• **Text for analysis**:
::::

What must global warming negotiations in South Africa accomplish (Part 1)?

Image removed.Nelson Mandela famously said: “I am fundamentally an optimist…Part of being optimistic is keeping one's head pointed toward the sun, one's feet moving forward. There were many dark moments when my faith in humanity was sorely tested, but I would not and could not give myself up to despair.  That way lays defeat and death.”  With around 200 nations set to meet in Durban South, Africa November 28 – December 9 to agree on further efforts to address global warming, those words seemed extremely fitting.  There is emerging good news of action on-the-ground.  At the same time there are troubling signs which confirm that we must act now.  In Durban, countries must turn standing ovations into guidelines and institutions to help all countries take serious action to reduce global warming pollution and improve their resilience to the impacts of global warming.

[This is a Part 1 of a three part series of posts on the global warming negotiations in Durban.  Part 2 will discuss the recent state of play on the “fate of the Kyoto Protocol” and “where we are headed”.  Part 3 will discuss the state of play on efforts to implement the Cancun Agreements.]   


We’ve seen two critically important dynamics this year that give some hope.  First, a number of countries have made important progress in implementing laws and policies to reduce their global warming pollution.  While not at the pace and the scale that we need, important follow through has occurred that is changing the dynamics on the ground.  For example, Australia finally passed their climate law to require mandatory carbon pollution reductions for major polluters, the US has adopted aggressive vehicle standards and put on hold the Keystone XL tar sands pipeline, and China has started to outline the detailed rules and regulations for meeting its binding energy and climate commitments in its 12th 5-year plan. [For more on each of these and additional countries, as well as further steps pending in key countries, see my quick summary.]

Second, clean energy continues to grow at an extraordinary pace.  Last year new clean energy investments skyrocketed by 30% to $243 billion.  No longer can people say: “renewable energy is a nice thing but it isn’t a mainstream energy source”.  In fact, renewable energy exists in a large chunk of the world.  Commercial wind power is in operation in 83 countries and solar PV capacity was added in 100 countries last year.  As a result non-fossil fuel energy accounted for about 50% of the world’s new electricity capacity added last year.  That is a huge shift from a fossil dominated world to one with growing amounts of new energy coming from renewable sources.


The International Energy Agency (IEA) released their new projections of where energy and pollution is likely to head if we don’t take additional actions.  And a new report from the Intergovernmental Panel on Climate Change (IPCC) on climate change and extreme weather shows what we are baking into the system if we don’t act.  Four troubling signs emerged from these reports which should be a wake-up call to government’s meeting in Durban:

These new reports should ring alarm bells for countries meeting in Durban, South Africa.

::::

• **Supplied material**:

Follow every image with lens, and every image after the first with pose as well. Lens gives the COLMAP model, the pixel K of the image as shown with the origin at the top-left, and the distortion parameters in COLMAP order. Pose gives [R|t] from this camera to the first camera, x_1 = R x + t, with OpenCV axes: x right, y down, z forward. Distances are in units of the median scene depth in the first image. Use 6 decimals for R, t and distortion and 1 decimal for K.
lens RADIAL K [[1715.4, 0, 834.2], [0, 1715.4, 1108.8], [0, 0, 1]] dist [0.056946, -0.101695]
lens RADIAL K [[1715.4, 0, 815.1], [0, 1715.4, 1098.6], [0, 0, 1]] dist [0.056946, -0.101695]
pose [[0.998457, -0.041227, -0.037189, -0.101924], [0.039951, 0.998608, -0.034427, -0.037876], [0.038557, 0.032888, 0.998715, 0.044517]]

::::

• **Work order A**:
Using the post on the Durban global warming negotiations, answer each question:
(i) On which dates are the nations set to meet in Durban?
(ii) To what amount did new clean energy investments rise last year?
(iii) In how many countries is commercial wind power in operation?
• **Work order B**:
Echo the passage of the post on the Durban global warming negotiations, starting with "The International Energy" and going on through "Durban, South Africa.".
Rely solely on the text.

• **Reply A**:
(i) November 28 – December 9
(ii) $243 billion
(iii) 83

• **Reply B**:
The International Energy Agency (IEA) released their new projections of where energy and pollution is likely to head if we don’t take additional actions.  And a new report from the Intergovernmental Panel on Climate Change (IPCC) on climate change and extreme weather shows what we are baking into the system if we don’t act.  Four troubling signs emerged from these reports which should be a wake-up call to government’s meeting in Durban:

These new reports should ring alarm bells for countries meeting in Durban, South Africa.